Document text |
'''
Miahatami, going at 500 per hour

In her fashion collections Iranian designer Narguess Hatami expresses the – strong – bond between her present in Italy and the ancient and fascinating heritage of her homeland Persia. Straddling these two atmospheres and moving between past and present the fashion designer, who was born in Teheran in 1981, has given rise to a label, Miahatami, and achieved her childhood passion: sewing and making beautiful garments.

The proof that her dream held promise can be observed in the rainbow of shades, patterns and geometries that adorn her every design, while still looking fresh and contemporary. Here's what she had to tell Lancia.

What are you working on at the moment?
Right now I'm on a train headed for Rome, where I'll be for the next few days during Altaroma: it'll be my second fashion show and I'm very excited. I also have many other fashion projects in the pipeline...

Speaking of dreams: what have you yet to achieve?
My greatest aspiration is definitely to leave a mark, to be able to write a small part of the story of fashion with my garments, which are like children to me. I'd very much like to inspire artists and designers with creations that will be remembered. I know, I might not win an award for the most modest answers, but if we're talking about dreams, then I aim high. 

In a game of make-believe: if you could live a day in the life of another creative person, who would it be and why?
I'd choose, without hesitation, Wes Anderson! I love his unique way of thinking about and perceiving things. I'd be thrilled at the chance to spend a day with him.

What are your main goals as a fashion designer?
I'd be happy for icons of femininity throughout the world to wear my creations.

What are the primary changes you've noticed in the field of fashion in the past few years?
Fashion is a form of art that, by definition, changes according to the tastes of those conceiving it and, even more so, those experiencing it. That is certain. The primary change in my opinion is the manner in which it is perceived and experienced by the final user: I'm not just referring to the transformation of the fashion industry (fast fashion and such), but also and above all to the attitude of the client, who is first and foremost looking for a buying experience. The client is now mainly informed through new communication channels: which is where the magical world of social networks comes in, with bloggers, influencers and sharing platforms that not only allow you to immediately present pieces and collection - cutting down the traditional timeframe of fashion - but also and even more so to radically modify the 'tone of voice' of fashion itself. From what was essentially vertical communication it has shifted to a language that is accessible to everyone.

Was there a turning point in your career and if so, why?
It was working with Marco Morosini: this is the only time where I distanced myself from the world of prêt-à-porter. In doing so I gained a more insightful and complete look into fashion, and I become aware of the fact that anything is possible if you have courage and passion. This experience pushed me to constantly study and learn, so that I can come to a deeper and better understanding. It also put me on the path to the present.

Which of your projects are you most proud of and why?
Miahatami: I worked on it, believed in it, and to this day am constantly engaged in it. Seeing that what I wanted to communicate through my creations is being acknowledged by clients fills me with joy and satisfaction.

What do you think about fashion designers who try to be trendy?
'''
Source data |
'''
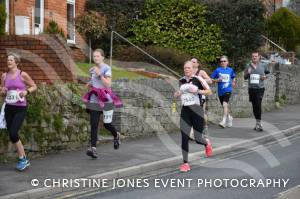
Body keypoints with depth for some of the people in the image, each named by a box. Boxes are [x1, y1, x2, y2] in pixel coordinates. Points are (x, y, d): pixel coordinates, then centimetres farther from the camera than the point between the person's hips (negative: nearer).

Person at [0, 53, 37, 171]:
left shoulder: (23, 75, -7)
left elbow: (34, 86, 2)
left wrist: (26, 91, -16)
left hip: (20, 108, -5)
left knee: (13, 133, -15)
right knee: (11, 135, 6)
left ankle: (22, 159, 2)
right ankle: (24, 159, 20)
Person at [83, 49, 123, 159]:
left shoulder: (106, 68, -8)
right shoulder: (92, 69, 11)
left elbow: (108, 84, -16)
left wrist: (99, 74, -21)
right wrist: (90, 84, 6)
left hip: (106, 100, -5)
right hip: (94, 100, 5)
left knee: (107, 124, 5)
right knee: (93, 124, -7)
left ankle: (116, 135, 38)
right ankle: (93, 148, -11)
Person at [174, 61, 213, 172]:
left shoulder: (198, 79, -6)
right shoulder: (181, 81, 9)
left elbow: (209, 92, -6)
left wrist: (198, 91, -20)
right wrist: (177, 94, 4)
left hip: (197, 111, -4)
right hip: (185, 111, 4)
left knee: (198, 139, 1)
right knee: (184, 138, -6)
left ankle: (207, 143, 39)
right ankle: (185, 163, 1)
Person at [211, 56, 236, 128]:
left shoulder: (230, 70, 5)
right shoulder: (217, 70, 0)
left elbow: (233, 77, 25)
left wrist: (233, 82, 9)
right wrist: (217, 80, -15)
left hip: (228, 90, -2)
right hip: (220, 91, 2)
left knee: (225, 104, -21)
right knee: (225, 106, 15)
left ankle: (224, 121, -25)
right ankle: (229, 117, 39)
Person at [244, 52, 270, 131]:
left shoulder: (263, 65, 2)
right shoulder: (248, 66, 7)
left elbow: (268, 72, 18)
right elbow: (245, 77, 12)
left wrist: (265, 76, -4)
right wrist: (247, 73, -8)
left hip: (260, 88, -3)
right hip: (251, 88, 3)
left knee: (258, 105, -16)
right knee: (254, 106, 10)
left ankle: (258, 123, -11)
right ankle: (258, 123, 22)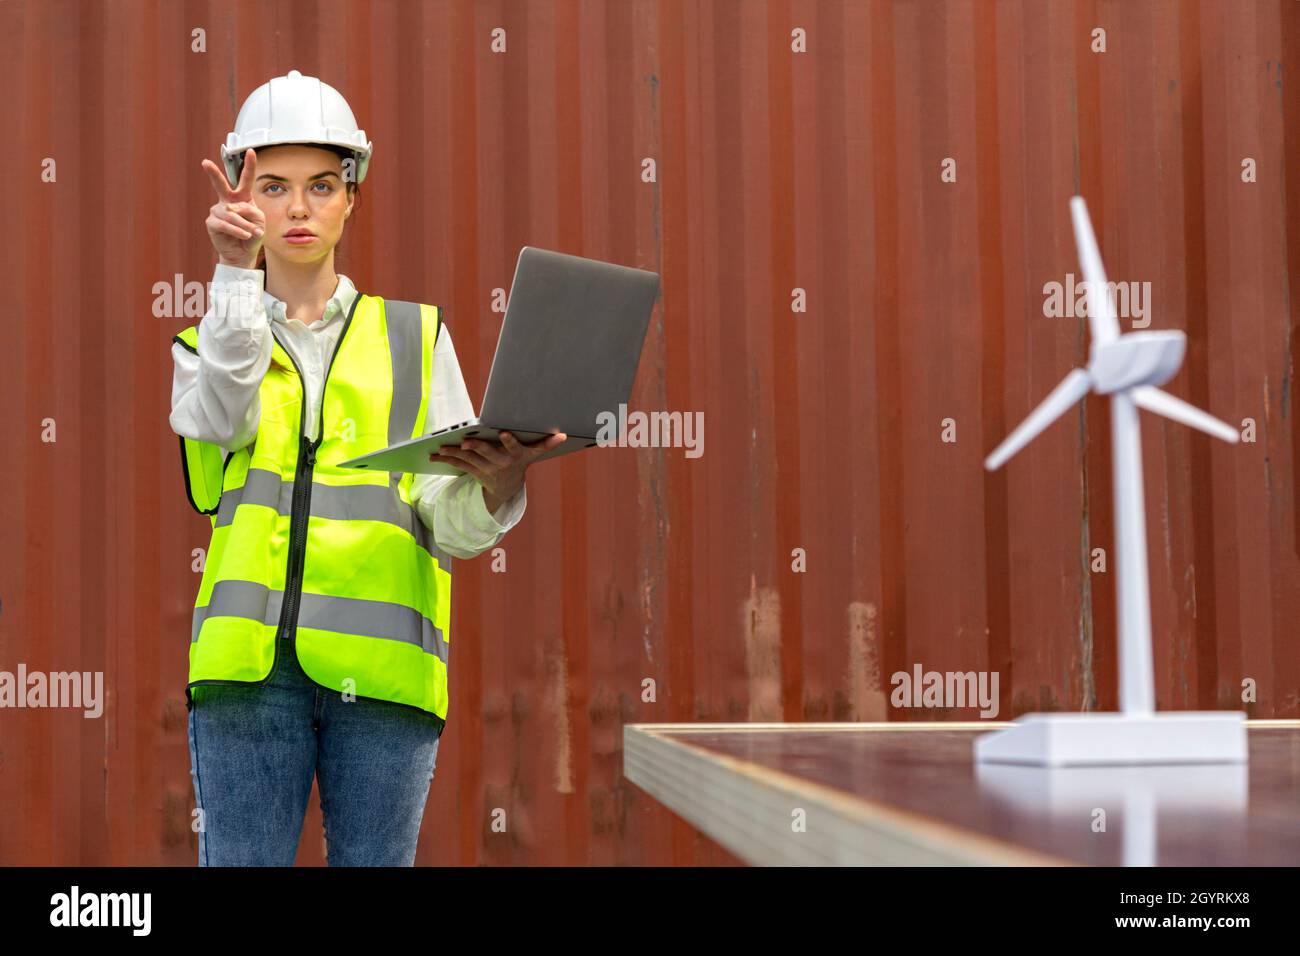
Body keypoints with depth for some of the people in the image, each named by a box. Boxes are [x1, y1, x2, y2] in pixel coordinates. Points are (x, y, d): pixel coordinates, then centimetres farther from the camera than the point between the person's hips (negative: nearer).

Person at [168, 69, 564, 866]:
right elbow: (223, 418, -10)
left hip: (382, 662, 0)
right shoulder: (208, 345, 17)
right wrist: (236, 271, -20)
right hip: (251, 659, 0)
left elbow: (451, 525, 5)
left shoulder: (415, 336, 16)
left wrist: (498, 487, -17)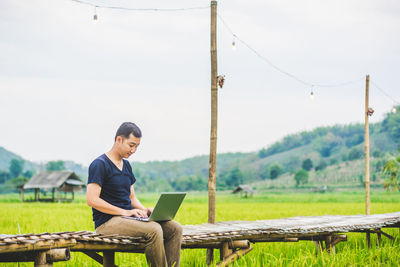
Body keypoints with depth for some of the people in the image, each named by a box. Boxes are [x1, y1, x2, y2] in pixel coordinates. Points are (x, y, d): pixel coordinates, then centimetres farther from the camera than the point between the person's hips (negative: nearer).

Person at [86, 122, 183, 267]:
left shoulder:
'''
'''
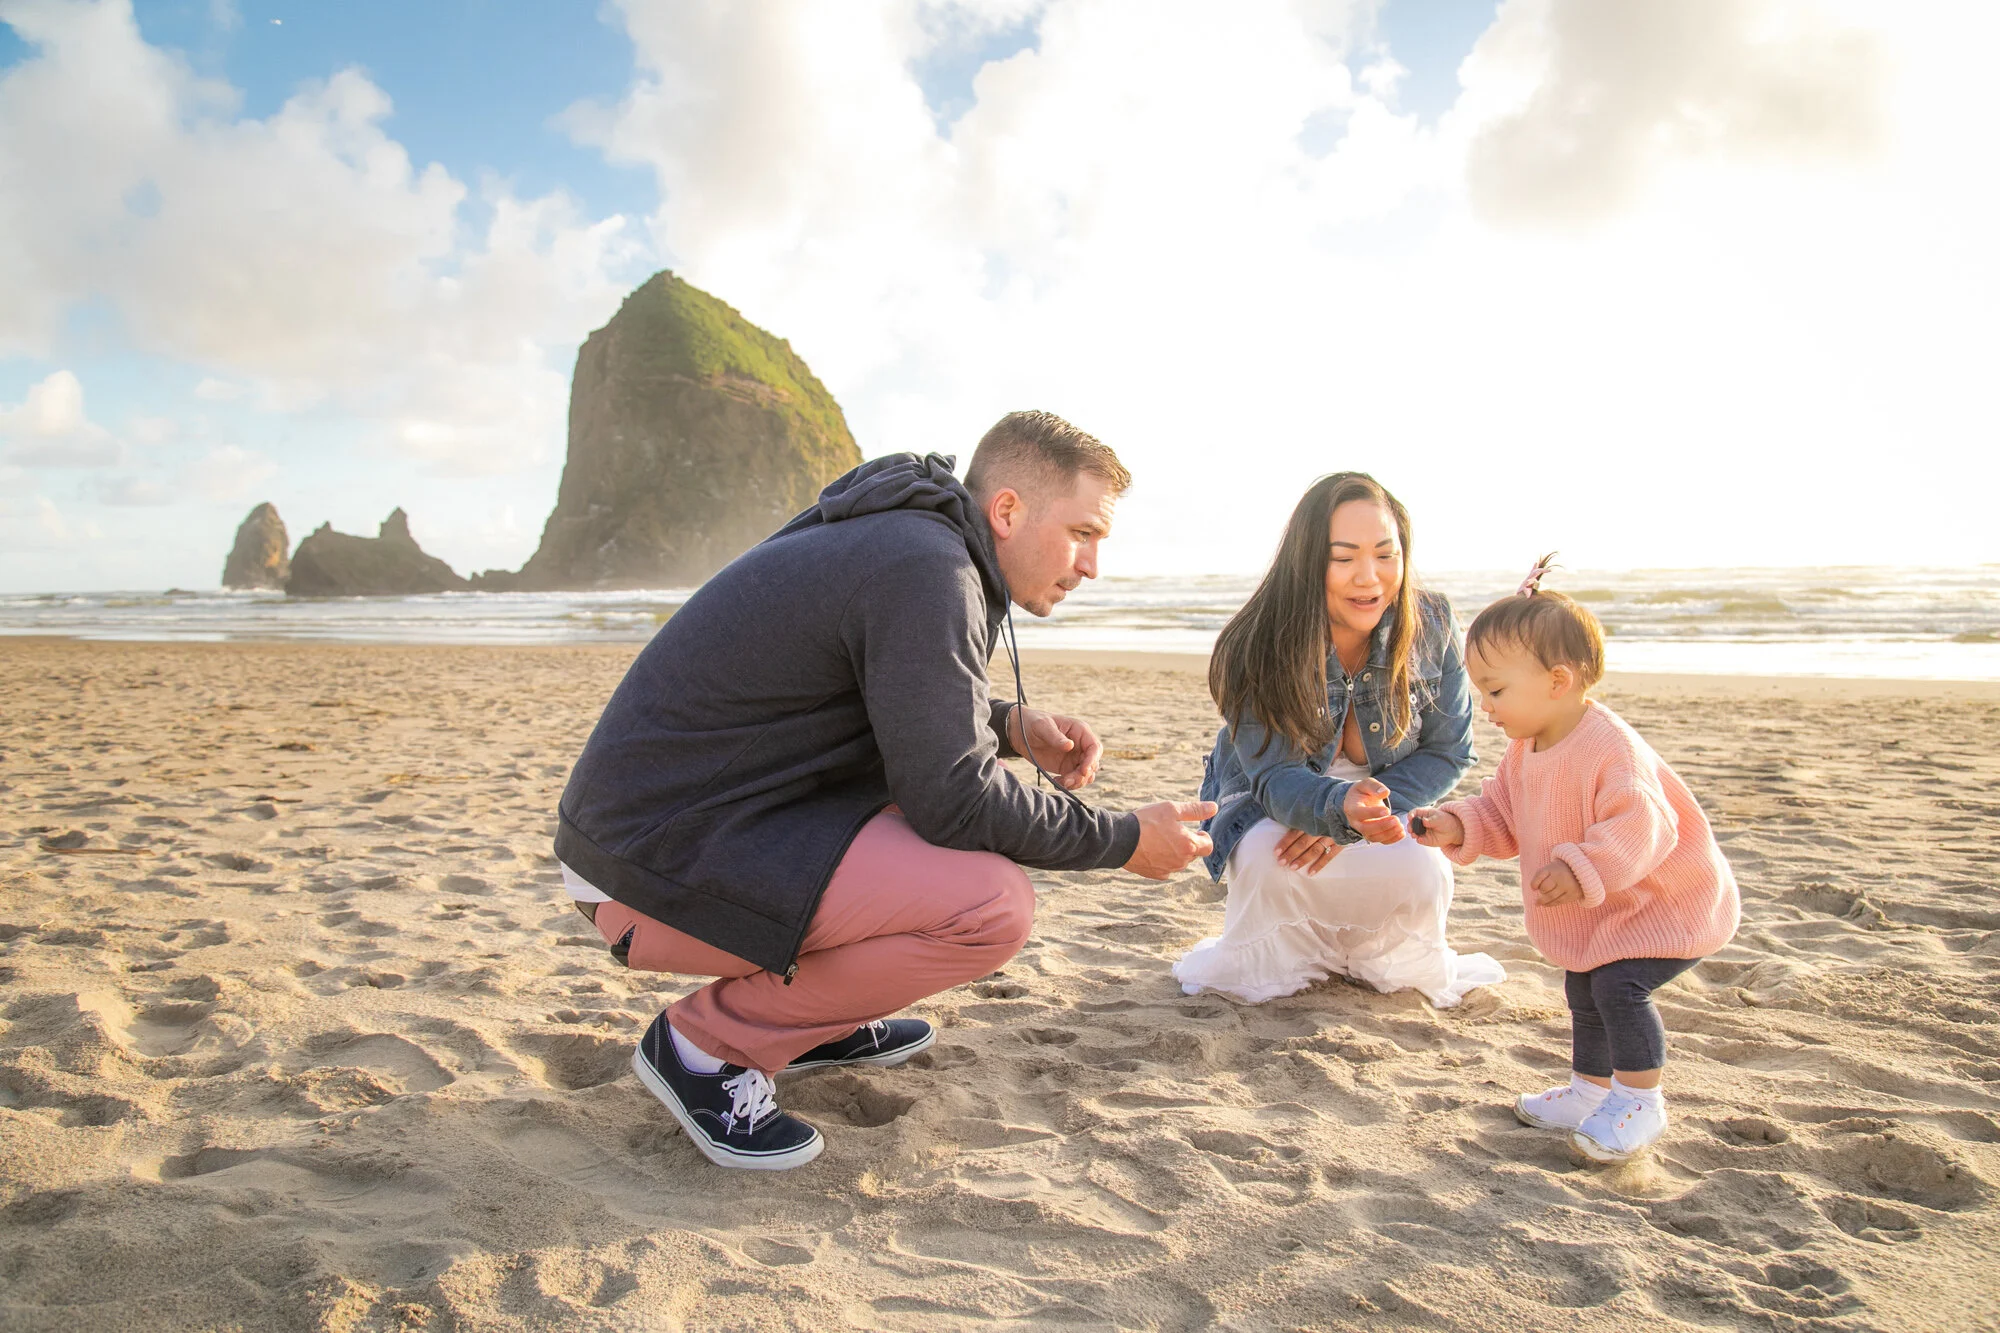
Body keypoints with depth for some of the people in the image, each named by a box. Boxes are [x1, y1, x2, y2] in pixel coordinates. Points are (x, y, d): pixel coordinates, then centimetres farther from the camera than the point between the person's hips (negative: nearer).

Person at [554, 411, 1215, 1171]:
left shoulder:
'''
'''
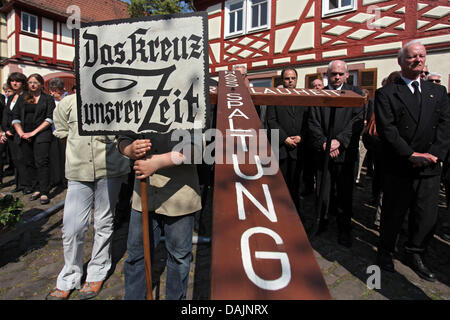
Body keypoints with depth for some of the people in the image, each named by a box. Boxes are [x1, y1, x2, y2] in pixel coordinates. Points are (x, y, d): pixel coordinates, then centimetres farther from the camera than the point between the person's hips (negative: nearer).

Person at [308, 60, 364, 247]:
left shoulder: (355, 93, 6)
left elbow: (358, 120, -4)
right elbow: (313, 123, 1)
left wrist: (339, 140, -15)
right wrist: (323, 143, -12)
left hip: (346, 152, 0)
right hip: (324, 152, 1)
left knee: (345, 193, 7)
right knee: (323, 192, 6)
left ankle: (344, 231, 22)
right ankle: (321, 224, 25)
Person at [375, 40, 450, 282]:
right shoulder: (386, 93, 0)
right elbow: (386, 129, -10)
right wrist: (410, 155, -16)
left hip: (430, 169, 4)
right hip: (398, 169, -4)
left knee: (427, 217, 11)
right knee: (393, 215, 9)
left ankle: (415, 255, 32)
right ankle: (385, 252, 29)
'''
Work instructions |
1. In the Miahatami interview, why does the designer call her work with Marco Morosini a turning point in her career? Answer in one to three sentences.
2. Answer these from the Miahatami interview:
(a) In what year and city was the designer born?
(b) Where is she traveling by train, and for what event?
(c) Whose life would she choose to live for a day?
3. From the Miahatami interview, write out the passage that begins at the words "Speaking of dreams: what" and stops after "be and why?".

Solved problems |
1. It was the only time she distanced herself from prêt-à-porter, and this gave her a more insightful and complete look into fashion and showed her that anything is possible with courage and passion. The experience also pushed her to keep studying and learning, and it set her on the path to the present.

2.
(a) 1981, in Teheran.
(b) Rome, for Altaroma.
(c) Wes Anderson's.

3.
Speaking of dreams: what have you yet to achieve?
My greatest aspiration is definitely to leave a mark, to be able to write a small part of the story of fashion with my garments, which are like children to me. I'd very much like to inspire artists and designers with creations that will be remembered. I know, I might not win an award for the most modest answers, but if we're talking about dreams, then I aim high. 

In a game of make-believe: if you could live a day in the life of another creative person, who would it be and why?